---------- ПРЕДОСТАВЛЕННЫЙ ТЕКСТ

Откуда мне знать, что наслаждение жизнью – это не заблуждение? Откуда мне знать, что страх смерти – это не слабость духа и проявление невежества? Ведь, умирая, ты просто возвращаешься туда, откуда пришел.

Западная Красотка была чадом пограничника из Полынной области. Отдали ее в жены в царство Восхода. Сначала она так убивалась от горя, что от слез подол платья был мокрым. Приехала в царство Восхода, поселилась в царском дворце, стала спать на царском ложе, стала есть яства из дичи. Жалела потом, что сперва горько плакала.

Откуда же мне знать, что умерший потом не жалеет, что прежде так цеплялся за жизнь? Ибо все это похоже на то, как проходит сновидение.

Во сне напиваешься пьяным и веселишься, а утром, проснувшись, рыдаешь, столкнувшись с обыденной жизнью, с ее сложностями и трудностями. А бывает, во сне рыдаешь, чего‑то страшась или испытывая разочарование, а утром, проснувшись, летишь на охоту.

Просто, пребывая во сне, ты не осознаешь, что это сон. Пока спишь, гадаешь о том, что тебе снится. А проснувшись, понимаешь, что это был лишь сон.

Но однажды обязательно случится великое пробуждение, и поймешь, что это был великий сон.

Просто по неведению своему полагаешь, что бодрствуешь, и кажется тебе, что ясно понимаешь, кто здесь царь, а кто пастух, уверен, что точно знаешь.

И ты, и учитель Дыров лишь видите сон. А когда я говорю, что вы видите сон, так это вы тоже видите во сне.

Сказанное мной можно считать странным и непостижимым.

Может, через десять тысяч лет встретится великий мудрец, который все растолкует, а может, эти десять тысяч лет – это лишь день и ночь, не более того.

Ты можешь быть со мной не согласен.

Пускай мы спорим с тобой. Ты меня убедил, а я не сумел. Значит ли это, что ты действительно прав, а я не прав?

А если я убедил тебя, а ты не сумел убедить, значит ли это, что я по‑настоящему прав, а ты не прав?

Возможно, следует допустить, что кто‑то из нас прав, а кто‑то не прав.

Может быть так, что мы оба правы или оба мы не правы.

Ты и я, мы не можем разобраться в этом, споря друг с другом. Да и другие не смогут разобраться, кто прав в этом споре.

Мы всегда можем позвать кого‑то, чтобы рассудил нашу правду.

Но если у нас получится найти согласного с твоей правдой, так он согласен с тобой и не сможет рассудить нас по правде.

Если найти согласного с моей правдой, так он согласен со мной и не сможет рассудить нас по правде.

--------------------

- **УСЛОВИЕ ЗАДАЧИ**
Согласуются ли с предоставленным текстом утверждения ниже? На каждое ответьте «да» или «нет» и приведите точной цитатой слова текста, которые это решают.
1. Западная Красотка была ребенком пограничника из Полынной области.
2. Пока человек спит, он осознает, что видит сон.
3. Двое спорящих могут разобраться, кто прав, споря друг с другом.

---------- СОХРАНЕННЫЕ ДАННЫЕ

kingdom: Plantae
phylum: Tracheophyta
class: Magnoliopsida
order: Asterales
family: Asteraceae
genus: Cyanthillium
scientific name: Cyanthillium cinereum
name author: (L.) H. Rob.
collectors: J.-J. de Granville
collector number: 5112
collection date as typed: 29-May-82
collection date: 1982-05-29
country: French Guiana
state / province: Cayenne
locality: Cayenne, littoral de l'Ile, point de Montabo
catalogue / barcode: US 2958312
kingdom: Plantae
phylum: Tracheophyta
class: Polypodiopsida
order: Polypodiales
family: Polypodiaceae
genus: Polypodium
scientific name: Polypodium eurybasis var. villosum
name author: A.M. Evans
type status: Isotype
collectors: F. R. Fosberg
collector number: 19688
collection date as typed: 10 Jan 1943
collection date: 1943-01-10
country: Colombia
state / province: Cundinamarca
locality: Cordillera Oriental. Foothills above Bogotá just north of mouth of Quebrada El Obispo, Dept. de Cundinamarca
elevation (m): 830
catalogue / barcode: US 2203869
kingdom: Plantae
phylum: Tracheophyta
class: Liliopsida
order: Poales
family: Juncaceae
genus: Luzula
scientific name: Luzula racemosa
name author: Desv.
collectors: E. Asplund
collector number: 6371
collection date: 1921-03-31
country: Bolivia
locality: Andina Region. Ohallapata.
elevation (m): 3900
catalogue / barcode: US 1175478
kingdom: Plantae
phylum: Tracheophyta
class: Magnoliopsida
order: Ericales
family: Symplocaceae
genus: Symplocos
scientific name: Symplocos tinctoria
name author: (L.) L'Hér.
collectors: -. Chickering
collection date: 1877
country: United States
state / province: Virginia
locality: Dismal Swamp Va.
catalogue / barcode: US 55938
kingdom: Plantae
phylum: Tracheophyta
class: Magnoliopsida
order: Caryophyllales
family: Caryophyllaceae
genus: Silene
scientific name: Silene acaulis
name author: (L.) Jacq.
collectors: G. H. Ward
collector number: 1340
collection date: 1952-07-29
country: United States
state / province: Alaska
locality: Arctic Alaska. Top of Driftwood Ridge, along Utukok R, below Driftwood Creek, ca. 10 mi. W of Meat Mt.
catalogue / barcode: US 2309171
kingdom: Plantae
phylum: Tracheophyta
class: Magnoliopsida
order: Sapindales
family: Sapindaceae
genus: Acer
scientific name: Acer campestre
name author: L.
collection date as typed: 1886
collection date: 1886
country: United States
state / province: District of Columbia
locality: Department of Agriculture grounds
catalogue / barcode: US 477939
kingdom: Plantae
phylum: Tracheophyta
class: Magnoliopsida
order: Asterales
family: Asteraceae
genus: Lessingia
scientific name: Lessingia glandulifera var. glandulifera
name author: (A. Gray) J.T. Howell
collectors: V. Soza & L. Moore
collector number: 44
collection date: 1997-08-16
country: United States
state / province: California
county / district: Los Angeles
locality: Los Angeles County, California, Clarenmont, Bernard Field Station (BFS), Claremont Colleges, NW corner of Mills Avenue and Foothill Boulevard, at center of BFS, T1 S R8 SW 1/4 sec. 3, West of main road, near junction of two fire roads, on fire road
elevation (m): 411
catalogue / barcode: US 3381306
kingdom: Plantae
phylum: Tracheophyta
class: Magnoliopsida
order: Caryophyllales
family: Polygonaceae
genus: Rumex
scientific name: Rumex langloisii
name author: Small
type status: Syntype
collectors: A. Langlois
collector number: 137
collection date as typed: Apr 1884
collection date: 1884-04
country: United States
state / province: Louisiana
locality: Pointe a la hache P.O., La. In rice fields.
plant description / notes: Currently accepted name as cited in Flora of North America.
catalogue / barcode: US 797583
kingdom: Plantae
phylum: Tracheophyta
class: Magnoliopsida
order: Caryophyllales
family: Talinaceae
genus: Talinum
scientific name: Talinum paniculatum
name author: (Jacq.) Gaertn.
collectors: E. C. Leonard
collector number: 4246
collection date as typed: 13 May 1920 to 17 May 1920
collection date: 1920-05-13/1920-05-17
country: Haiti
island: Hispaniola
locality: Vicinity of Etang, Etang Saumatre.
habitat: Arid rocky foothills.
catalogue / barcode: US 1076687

--------------------

- **РЕЗУЛЬТАТ УПРАЖНЕНИЯ**
1. Да: «Западная Красотка была чадом пограничника из Полынной области».
2. Нет: «Просто, пребывая во сне, ты не осознаешь, что это сон».
3. Нет: «Ты и я, мы не можем разобраться в этом, споря друг с другом».